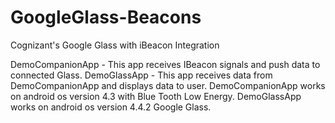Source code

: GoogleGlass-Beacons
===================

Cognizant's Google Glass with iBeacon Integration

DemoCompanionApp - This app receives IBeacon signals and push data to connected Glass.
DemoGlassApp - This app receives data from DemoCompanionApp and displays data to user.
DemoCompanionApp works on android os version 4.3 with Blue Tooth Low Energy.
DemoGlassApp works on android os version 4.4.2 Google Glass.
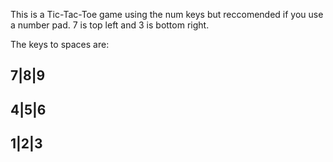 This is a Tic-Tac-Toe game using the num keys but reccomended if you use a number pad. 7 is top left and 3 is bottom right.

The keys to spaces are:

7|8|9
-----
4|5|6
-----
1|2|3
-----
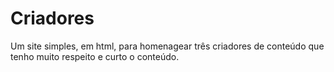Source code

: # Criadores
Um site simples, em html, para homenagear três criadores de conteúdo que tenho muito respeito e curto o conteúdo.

Required work:
The final stretch of the data, from the line with "Cognizant's Google Glass" through its last line, is to be retyped exactly; pictures are not part of the copy.

Exercise answer:
Cognizant's Google Glass with iBeacon Integration

DemoCompanionApp - This app receives IBeacon signals and push data to connected Glass.
DemoGlassApp - This app receives data from DemoCompanionApp and displays data to user.
DemoCompanionApp works on android os version 4.3 with Blue Tooth Low Energy.
DemoGlassApp works on android os version 4.4.2 Google Glass.
 This is a Tic-Tac-Toe game using the num keys but reccomended if you use a number pad. 7 is top left and 3 is bottom right.

The keys to spaces are:

7|8|9
-----
4|5|6
-----
1|2|3
-----
Source code

: # Criadores
Um site simples, em html, para homenagear três criadores de conteúdo que tenho muito respeito e curto o conteúdo.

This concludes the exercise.